Déclaration solennelle de la Libre Pensée à la veille des élections présidentielles et législatives
A la veille des élections présidentielles et législatives qui viennent, la Fédération nationale de la Libre Pensée entend préciser ses analyses et revendications. Fidèle à sa tradition, elle ne donnera aucune consigne de vote, car comme le disait Jean Macé, fondateur de la Ligue de l’enseignement, association amie de la Libre Pensée : «Nous ne sommes pas là pour faire les élections, mais pour faire des électeurs ». Chaque libre penseur, chaque laïque par définition, est libre de voter ou ne pas voter aux élections selon son propre choix.
La Libre Pensée ne s’érigera donc pas en directrice des consciences, car elle place, au-dessus de tout, la défense et la promotion de la liberté de conscience. Et c’est à la mesure de ce principe qu’elle peut s’inscrire dans le débat public et indiquer ce qu’elle pense de ce qui a été fait au cours de ce quinquennat qui s’inscrit dans l’aggravation des quinquennats précédents.
Dans quelle situation sommes-nous ?
Rappelons ce que disait la Résolution générale du Congrès national 2021 de la Libre Pensée à Voiron (Isère) : « Il est indispensable de voir que la question de l’unité est totalement prégnante, à tous les niveaux, depuis un certain temps. Au-delà de la nécessaire recherche de l’efficacité, qui est une donnée intemporelle, une autre question se fait jour.
La crise de la « représentation politique » à tous les niveaux et dans toutes les composantes de la société, ouvre un nouveau champ d’expérimentation. La Libre Pensée ne peut prétendre à cette représentation politique ni même à la construction de celle-ci. Mais elle doit participer à la réflexion à tous les niveaux et sur tous les plans à cette réflexion. Aucune composante du mouvement ouvrier, laïque et démocratique n’a la solution clés en mains, et chacun compare, analyse et recherche.

■ Consigne 1
D'après le texte choisi, qui a fondé la Ligue de l'enseignement ?
Les lignes de données n'ont aucun lien avec le texte choisi.

■ Données à traiter

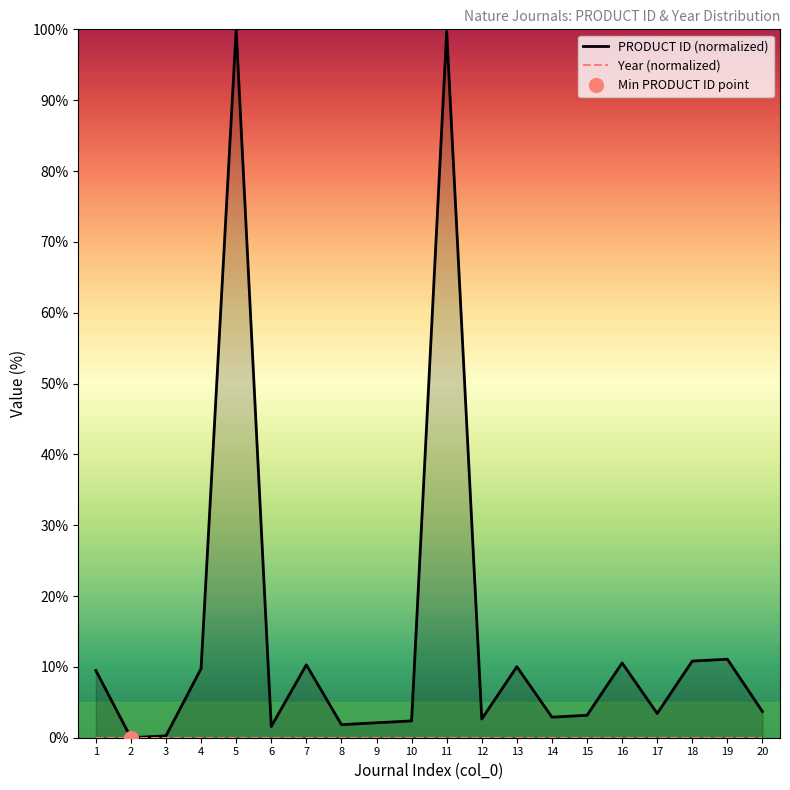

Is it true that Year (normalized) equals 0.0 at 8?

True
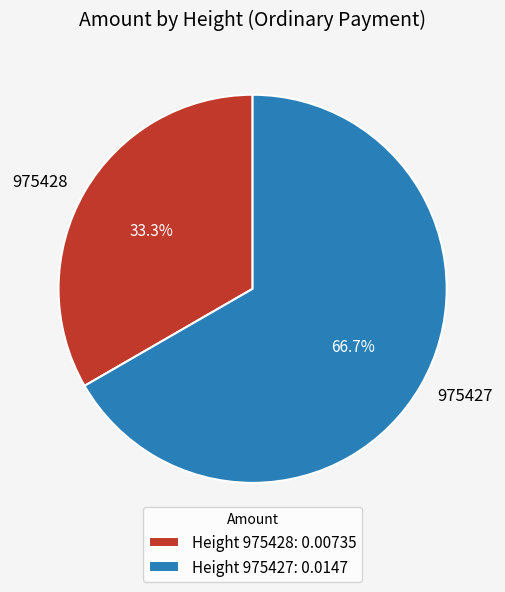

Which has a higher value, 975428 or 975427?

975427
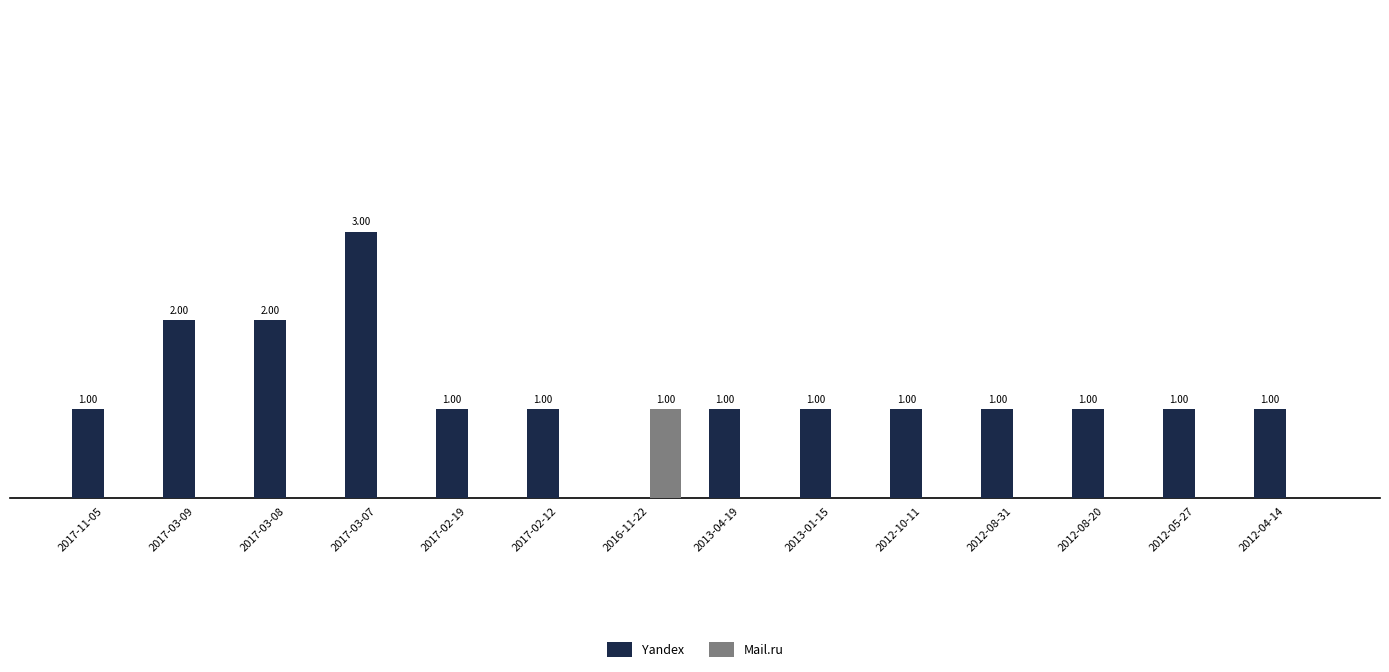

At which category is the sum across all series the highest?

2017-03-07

* * *

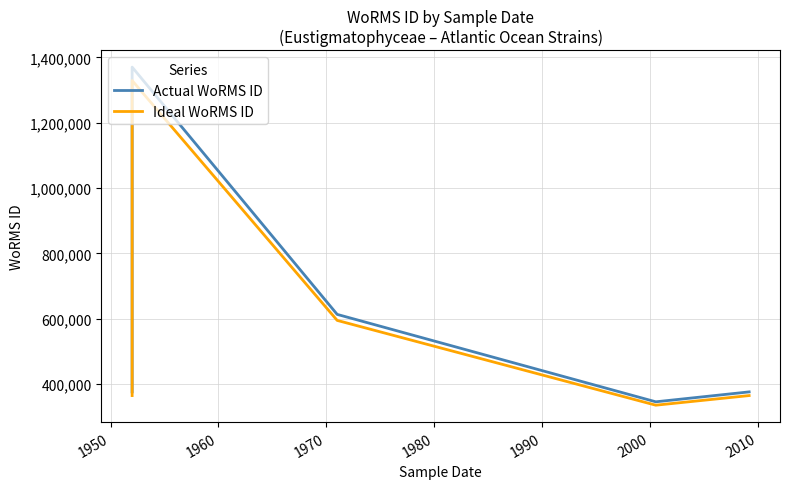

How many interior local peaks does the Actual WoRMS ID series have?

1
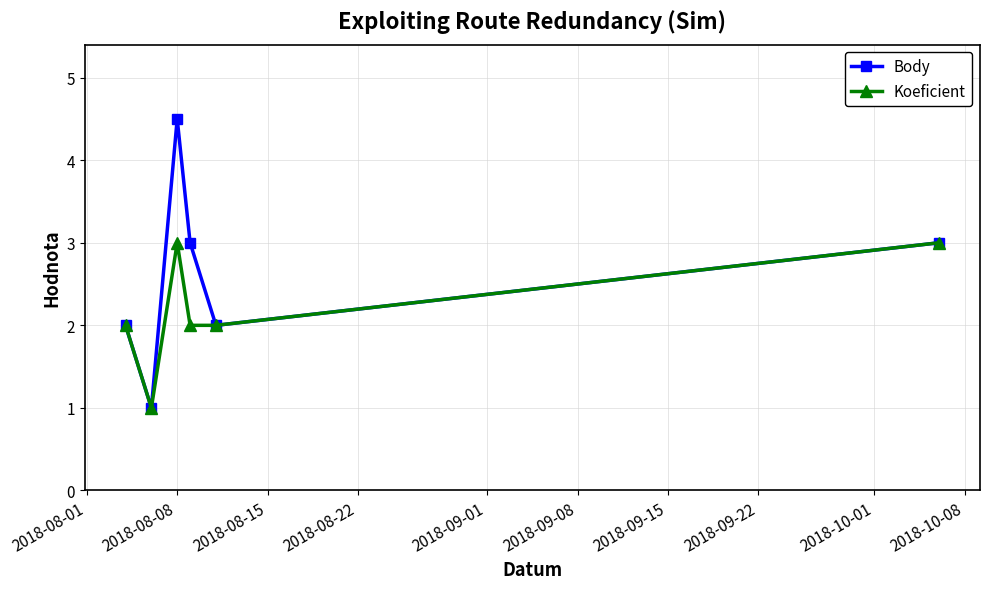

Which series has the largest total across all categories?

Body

■ Consigne 2
Dans les lignes de données, modifie celles qui commencent à la ligne contenant « Which has a higher value, 975428 or 975427? » et se terminent à la ligne contenant « At which category » en remplaçant « higher value » par « larger value », sans rien changer d'autre. Redonne uniquement ces lignes, sans les images.

■ Réponse 1
Jean Macé.

■ Réponse 2
Which has a larger value, 975428 or 975427?

975427

At which category is the sum across all series the highest?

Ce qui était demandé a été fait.